Source extract:
I've included some background info after the questions, which are first in cases of TL;DR
Questions:
Is it generally a best-practice to run
CircularConsensus
on SMRT cell DNAseq data before doing an analysis such as scaffolding or genome assembly?Under what circumstances would you not run
CircularConsensus
?
(I posted these same questions on seqanswers)
Background
Our collaborators sent us 9.4Gbps (12 SMRT cells) of plant DNA sequencing from RSII (P6C4, I think). We estimate this represents ~20x coverage of the plant's genome. All of the initial processing was done by the collaborators. Their last step was the filtering of subreads, which have a post-filter N50 of around 8,000.
My Goal
I am trying to use the reads to gap-fill and do additional scaffolding of a draft genome assembly.

Explore the material:
**a.** According to the post about running CircularConsensus, what is the post-filter N50 of the subreads?
**b.** Continue the post about running CircularConsensus on SMRT cell data from the point where it stops.

Saved entries:
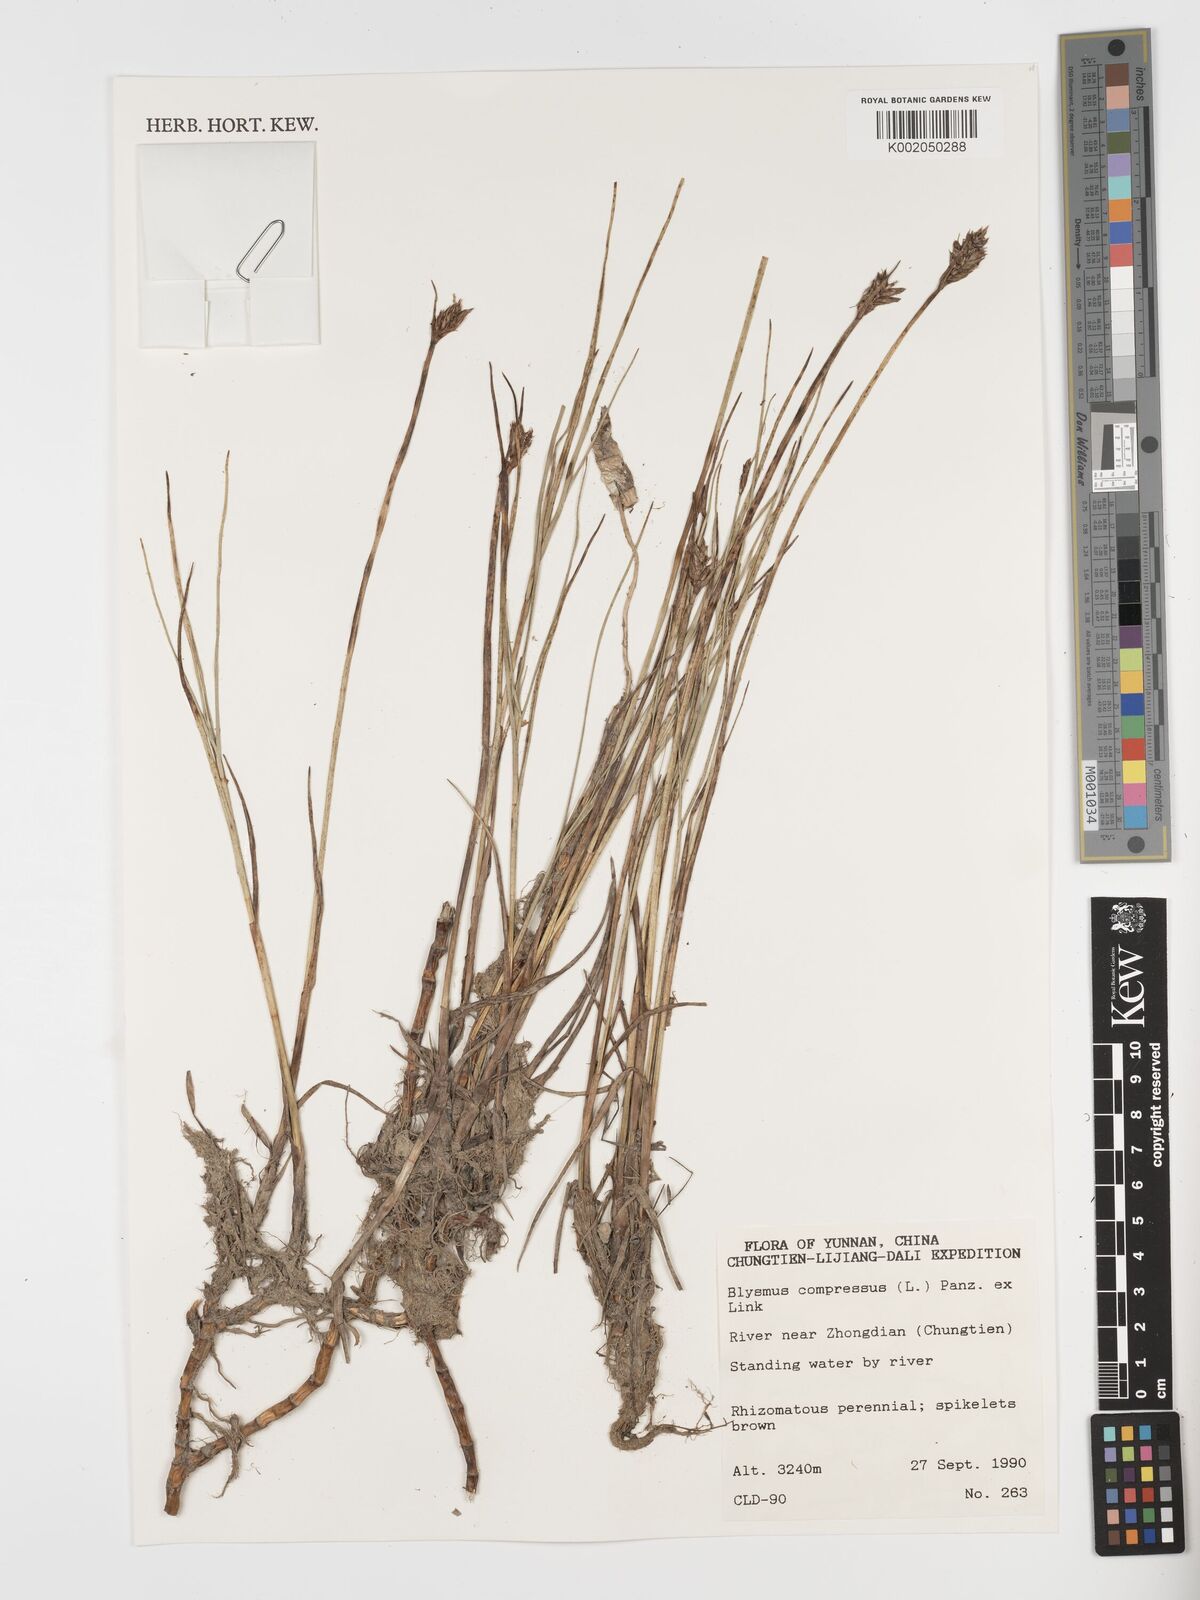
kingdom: Plantae
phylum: Tracheophyta
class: Liliopsida
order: Poales
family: Cyperaceae
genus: Blysmus
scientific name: Blysmus compressus
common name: Flat-sedge
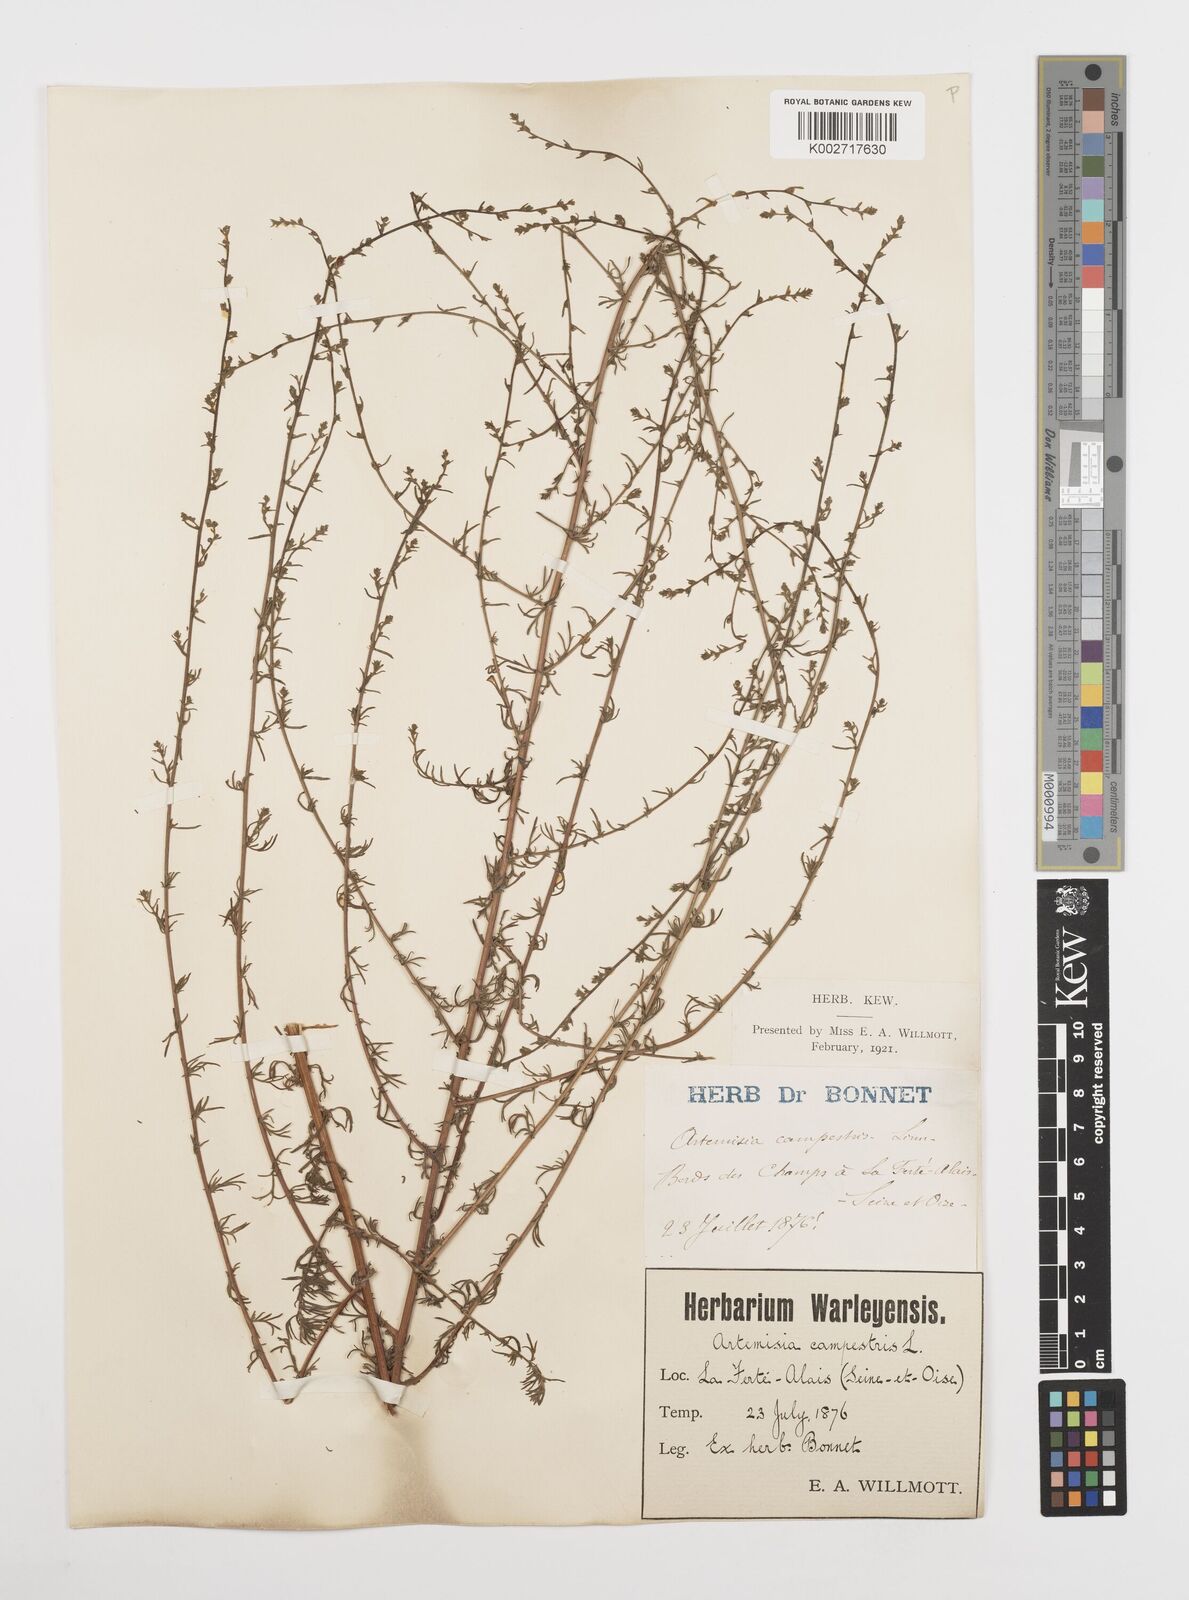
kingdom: Plantae
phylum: Tracheophyta
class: Magnoliopsida
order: Asterales
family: Asteraceae
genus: Artemisia
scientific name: Artemisia campestris
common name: Field wormwood
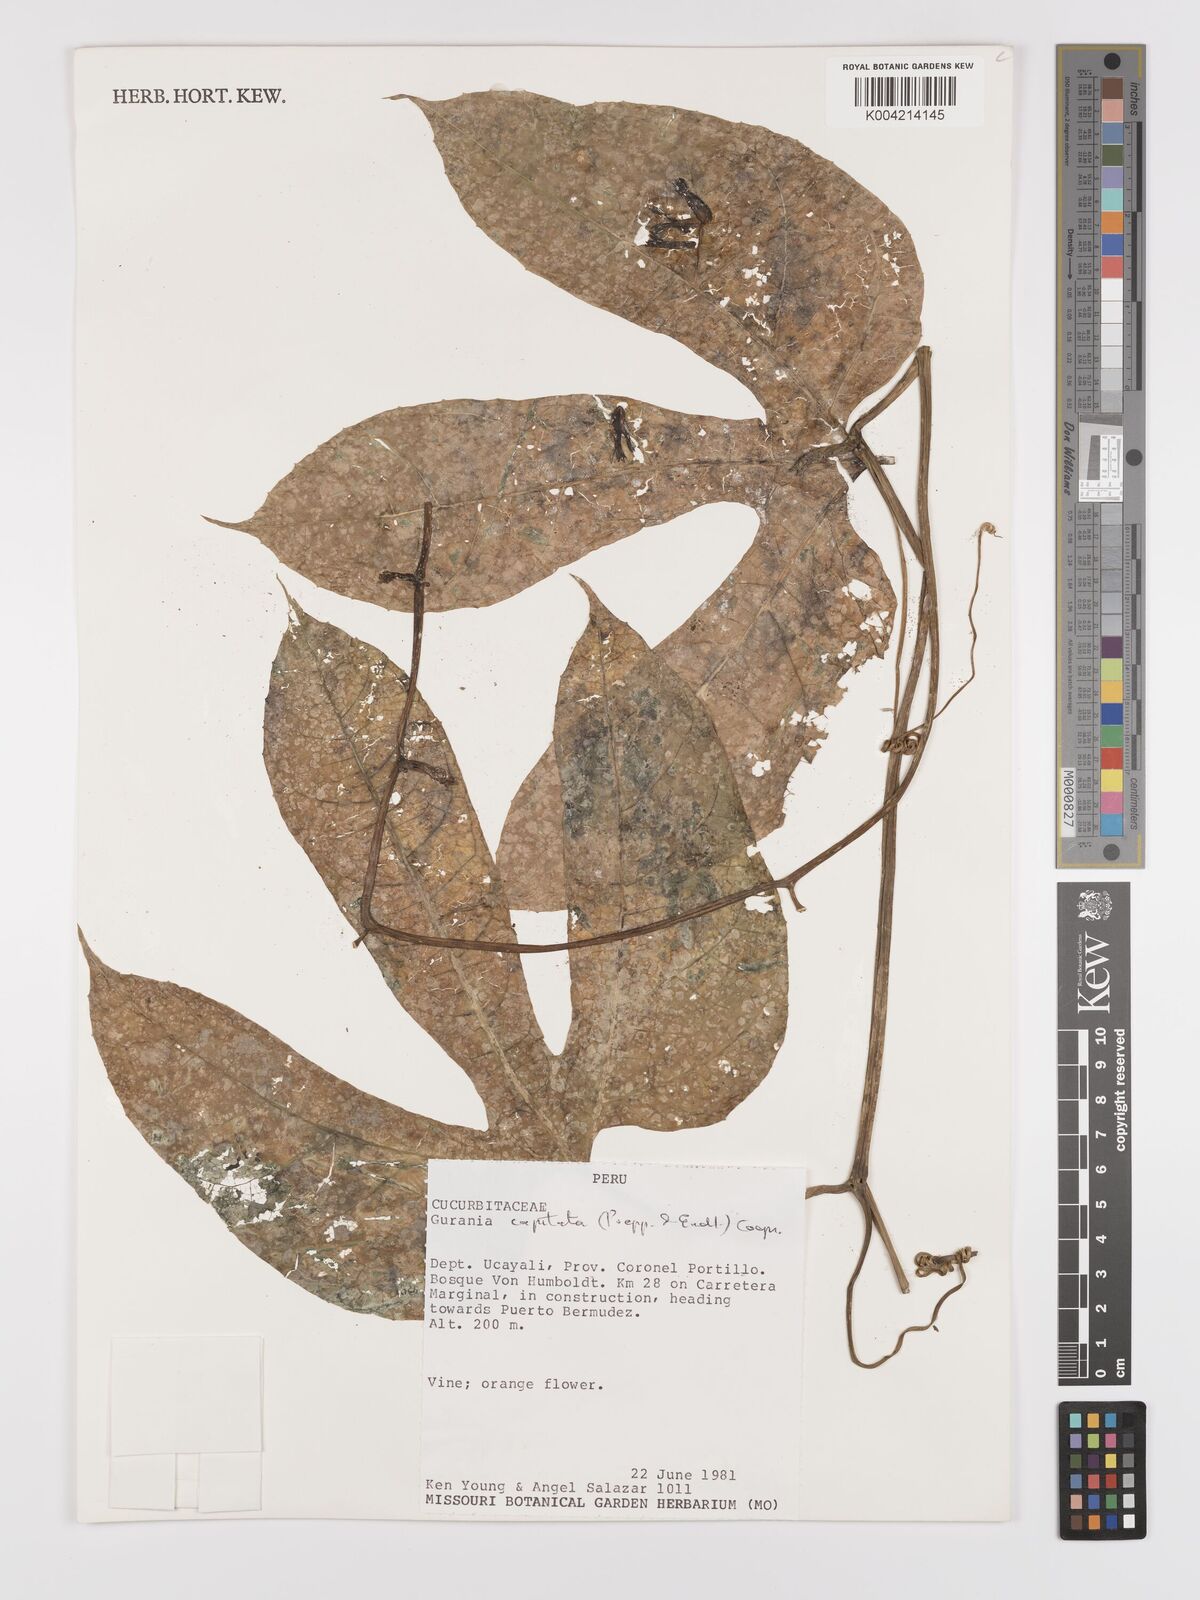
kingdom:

Expected results:
**a.** Around 8,000.

**b.**
Results
I ran PBjelly using uncorrected subreads providing the different Analysis_results directories for each SMRT cell. The results seem very good - about half of the gaps were filled and the scaffold N50 increased by 20%.
But I suspect that some of the filled gaps, especially those in repetitive areas, are not correct. When I look at the subread placement over each gap (produced by PBjelly), I noticed that some were filled, for example, by a minor proportion (N=2) the total subreads (N=9) from a ZMW. There were a few instances like this. It occurred to me that maybe it was a mistake to use the subreads rather than consensus sequences.
Cross-posted here.